> [Consegna]: Riporta per intero, parola per parola, il brano sulle imbarcazioni di salvataggio.

> [Brano scelto]:
= = = = =
Le imbarcazioni di salvataggio portate dalle navi sono intese a preservare la vita dei passeggeri in caso di sinistro in alto mare, permettendo ad essi di lasciare la nave pericolante in attesa dei soccorsi e anche di dirigersi verso la costa più vicina, con mare conveniente. Nel caso però di una nave che sia stata gettata contro costa con mare grosso, è molto difficile calare a mare le imbarcazioni di salvataggio e sarebbe ad ogni modo sommamente arduo per il personale poco esperto che può esservi imbarcato sbarcare su costa in cattive condizioni di mare. Per soccorrere i naufraghi in questi casi esistono organizzazioni speciali di salvataggio a carattere regionale o nazionale, costituite per la maggior parte da personale volontario. Queste associazioni sono dotate esse pure di speciali imbarcazioni di salvataggio che, specialmente in Inghilterra, sono state studiate e perfezionate per rispondere alle varie esigenze del loro servizio. Esse possono distinguersi in due classi principali secondo che debbano servire in acqua profonda, nel qual caso sono varate da appositi scali o si conservano galleggianti, o servire in acque basse, e sono principalmente spinte in mare dalla spiaggia. Le più recenti giungono fino a 18 m. di lunghezza e hanno motori a combustione con due eliche: i motori sono chiusi in compartimenti stagni e possono funzionare con l'imbarcazione allagata e anche con l'imbarcazione capovolta. Alcune sono provvedute di apparecchio radiotelegrafico. Le condizioni dure nelle quali devono essere varate e ricuperate e il faticoso servizio che devono prestare richiedono una particolare robustezza di costruzione; le eliche devono essere specialmente protette da urti contro la spiaggia durante il varo e contro i rottami dei naufragi.
= = = = =
> [Righe dei dati]:
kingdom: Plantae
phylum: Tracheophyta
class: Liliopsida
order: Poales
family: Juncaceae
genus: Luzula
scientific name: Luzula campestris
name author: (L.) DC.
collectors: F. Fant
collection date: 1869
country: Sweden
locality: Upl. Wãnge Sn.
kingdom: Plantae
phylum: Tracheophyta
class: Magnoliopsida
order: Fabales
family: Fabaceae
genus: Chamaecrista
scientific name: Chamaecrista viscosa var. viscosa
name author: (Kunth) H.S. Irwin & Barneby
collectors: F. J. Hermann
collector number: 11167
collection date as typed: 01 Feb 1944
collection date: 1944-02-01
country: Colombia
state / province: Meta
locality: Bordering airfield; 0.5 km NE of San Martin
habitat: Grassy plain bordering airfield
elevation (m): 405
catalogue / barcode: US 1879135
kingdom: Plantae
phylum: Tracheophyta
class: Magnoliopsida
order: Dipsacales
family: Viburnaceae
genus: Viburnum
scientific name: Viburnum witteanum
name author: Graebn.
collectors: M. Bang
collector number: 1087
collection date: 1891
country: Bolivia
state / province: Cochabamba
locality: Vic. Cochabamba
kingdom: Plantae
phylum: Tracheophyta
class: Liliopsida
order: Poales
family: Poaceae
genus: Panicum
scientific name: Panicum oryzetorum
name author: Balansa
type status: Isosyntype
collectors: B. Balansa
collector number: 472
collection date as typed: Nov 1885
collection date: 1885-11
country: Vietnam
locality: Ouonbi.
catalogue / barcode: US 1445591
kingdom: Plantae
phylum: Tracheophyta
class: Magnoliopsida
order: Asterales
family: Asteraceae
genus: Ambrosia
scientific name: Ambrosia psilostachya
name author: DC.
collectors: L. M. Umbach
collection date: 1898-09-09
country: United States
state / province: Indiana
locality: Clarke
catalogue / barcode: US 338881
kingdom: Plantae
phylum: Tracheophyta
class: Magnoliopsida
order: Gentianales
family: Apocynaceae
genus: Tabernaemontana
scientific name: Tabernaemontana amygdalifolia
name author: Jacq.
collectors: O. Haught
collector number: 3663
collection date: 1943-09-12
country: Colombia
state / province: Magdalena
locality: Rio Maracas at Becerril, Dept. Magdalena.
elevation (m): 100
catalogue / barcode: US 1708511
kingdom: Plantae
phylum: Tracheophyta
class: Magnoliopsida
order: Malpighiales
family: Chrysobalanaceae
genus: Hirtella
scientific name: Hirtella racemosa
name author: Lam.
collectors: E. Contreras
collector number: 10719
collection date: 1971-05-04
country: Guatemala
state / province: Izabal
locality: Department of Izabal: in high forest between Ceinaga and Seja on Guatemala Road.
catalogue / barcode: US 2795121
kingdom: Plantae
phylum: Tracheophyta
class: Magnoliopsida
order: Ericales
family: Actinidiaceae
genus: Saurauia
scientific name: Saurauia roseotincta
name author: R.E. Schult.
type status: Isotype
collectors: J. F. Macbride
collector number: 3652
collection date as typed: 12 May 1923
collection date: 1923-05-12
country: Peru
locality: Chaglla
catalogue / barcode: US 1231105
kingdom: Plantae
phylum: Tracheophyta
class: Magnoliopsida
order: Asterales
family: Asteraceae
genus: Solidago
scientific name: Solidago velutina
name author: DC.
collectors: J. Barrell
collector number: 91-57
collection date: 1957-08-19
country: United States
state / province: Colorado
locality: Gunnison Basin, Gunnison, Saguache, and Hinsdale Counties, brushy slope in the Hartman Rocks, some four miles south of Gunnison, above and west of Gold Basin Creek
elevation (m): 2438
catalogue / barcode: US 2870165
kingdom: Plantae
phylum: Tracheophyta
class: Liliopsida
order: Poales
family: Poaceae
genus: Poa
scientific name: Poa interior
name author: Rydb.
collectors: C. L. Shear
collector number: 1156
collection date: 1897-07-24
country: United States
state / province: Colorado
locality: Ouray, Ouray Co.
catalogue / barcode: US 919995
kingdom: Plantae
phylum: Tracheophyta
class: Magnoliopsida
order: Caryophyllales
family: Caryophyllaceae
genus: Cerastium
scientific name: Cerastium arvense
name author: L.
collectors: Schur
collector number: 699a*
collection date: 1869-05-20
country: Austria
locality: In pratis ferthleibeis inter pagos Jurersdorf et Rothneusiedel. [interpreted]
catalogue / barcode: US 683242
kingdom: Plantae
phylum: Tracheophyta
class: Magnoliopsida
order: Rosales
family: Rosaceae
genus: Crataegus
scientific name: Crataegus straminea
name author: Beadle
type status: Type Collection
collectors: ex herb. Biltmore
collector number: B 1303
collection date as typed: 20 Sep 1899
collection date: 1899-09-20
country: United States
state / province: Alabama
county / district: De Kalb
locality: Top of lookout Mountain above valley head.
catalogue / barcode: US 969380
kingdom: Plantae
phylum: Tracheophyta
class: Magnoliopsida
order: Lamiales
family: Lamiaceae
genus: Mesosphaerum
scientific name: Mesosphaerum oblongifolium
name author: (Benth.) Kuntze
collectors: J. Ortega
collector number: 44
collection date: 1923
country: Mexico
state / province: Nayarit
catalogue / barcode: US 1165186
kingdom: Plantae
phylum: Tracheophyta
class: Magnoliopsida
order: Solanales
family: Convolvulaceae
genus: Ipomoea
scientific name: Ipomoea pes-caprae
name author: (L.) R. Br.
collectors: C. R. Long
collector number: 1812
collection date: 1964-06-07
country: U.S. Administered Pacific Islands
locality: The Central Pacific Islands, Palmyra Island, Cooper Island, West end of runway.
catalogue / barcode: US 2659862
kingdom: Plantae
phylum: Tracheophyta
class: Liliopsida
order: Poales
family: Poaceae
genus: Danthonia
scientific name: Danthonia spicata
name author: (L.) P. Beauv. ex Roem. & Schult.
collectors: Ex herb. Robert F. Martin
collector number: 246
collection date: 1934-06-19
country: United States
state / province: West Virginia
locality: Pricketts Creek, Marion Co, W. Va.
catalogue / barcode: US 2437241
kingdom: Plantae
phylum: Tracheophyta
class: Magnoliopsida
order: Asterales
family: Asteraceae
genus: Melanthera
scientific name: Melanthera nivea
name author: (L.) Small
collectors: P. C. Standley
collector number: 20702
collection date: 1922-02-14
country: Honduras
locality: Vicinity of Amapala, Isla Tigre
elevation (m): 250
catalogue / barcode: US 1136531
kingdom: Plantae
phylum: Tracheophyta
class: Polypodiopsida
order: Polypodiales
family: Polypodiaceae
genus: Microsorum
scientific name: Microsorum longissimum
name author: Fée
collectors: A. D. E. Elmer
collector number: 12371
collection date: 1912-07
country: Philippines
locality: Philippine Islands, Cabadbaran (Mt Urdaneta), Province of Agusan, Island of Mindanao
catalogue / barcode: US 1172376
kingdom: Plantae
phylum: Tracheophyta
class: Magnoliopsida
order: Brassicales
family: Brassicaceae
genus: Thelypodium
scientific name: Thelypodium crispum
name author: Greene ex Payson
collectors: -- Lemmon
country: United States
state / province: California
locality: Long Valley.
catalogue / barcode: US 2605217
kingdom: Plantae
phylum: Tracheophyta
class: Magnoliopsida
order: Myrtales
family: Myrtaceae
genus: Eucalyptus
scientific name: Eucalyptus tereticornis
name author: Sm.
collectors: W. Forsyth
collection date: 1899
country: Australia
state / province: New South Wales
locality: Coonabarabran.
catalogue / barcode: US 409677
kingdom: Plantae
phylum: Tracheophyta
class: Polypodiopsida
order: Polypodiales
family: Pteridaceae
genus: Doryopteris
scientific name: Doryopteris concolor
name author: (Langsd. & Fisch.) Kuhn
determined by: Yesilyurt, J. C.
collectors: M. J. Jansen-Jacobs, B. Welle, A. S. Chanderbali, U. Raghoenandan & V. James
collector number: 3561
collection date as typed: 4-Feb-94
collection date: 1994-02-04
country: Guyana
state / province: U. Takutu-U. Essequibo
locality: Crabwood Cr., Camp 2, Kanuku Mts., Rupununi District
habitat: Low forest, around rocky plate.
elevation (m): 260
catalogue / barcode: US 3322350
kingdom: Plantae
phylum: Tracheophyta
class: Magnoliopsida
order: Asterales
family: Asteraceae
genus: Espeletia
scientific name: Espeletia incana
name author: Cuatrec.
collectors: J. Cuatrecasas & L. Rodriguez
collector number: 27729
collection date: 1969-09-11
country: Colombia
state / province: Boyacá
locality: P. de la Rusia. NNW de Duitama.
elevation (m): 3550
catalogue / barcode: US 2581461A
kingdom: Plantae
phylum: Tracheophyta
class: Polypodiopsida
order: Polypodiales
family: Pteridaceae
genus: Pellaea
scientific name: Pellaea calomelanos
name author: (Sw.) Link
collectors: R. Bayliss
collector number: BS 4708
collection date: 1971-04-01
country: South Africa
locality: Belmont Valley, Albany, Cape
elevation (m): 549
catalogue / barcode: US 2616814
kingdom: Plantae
= = = = =
> [Risultato]:
Le imbarcazioni di salvataggio portate dalle navi sono intese a preservare la vita dei passeggeri in caso di sinistro in alto mare, permettendo ad essi di lasciare la nave pericolante in attesa dei soccorsi e anche di dirigersi verso la costa più vicina, con mare conveniente. Nel caso però di una nave che sia stata gettata contro costa con mare grosso, è molto difficile calare a mare le imbarcazioni di salvataggio e sarebbe ad ogni modo sommamente arduo per il personale poco esperto che può esservi imbarcato sbarcare su costa in cattive condizioni di mare. Per soccorrere i naufraghi in questi casi esistono organizzazioni speciali di salvataggio a carattere regionale o nazionale, costituite per la maggior parte da personale volontario. Queste associazioni sono dotate esse pure di speciali imbarcazioni di salvataggio che, specialmente in Inghilterra, sono state studiate e perfezionate per rispondere alle varie esigenze del loro servizio. Esse possono distinguersi in due classi principali secondo che debbano servire in acqua profonda, nel qual caso sono varate da appositi scali o si conservano galleggianti, o servire in acque basse, e sono principalmente spinte in mare dalla spiaggia. Le più recenti giungono fino a 18 m. di lunghezza e hanno motori a combustione con due eliche: i motori sono chiusi in compartimenti stagni e possono funzionare con l'imbarcazione allagata e anche con l'imbarcazione capovolta. Alcune sono provvedute di apparecchio radiotelegrafico. Le condizioni dure nelle quali devono essere varate e ricuperate e il faticoso servizio che devono prestare richiedono una particolare robustezza di costruzione; le eliche devono essere specialmente protette da urti contro la spiaggia durante il varo e contro i rottami dei naufragi.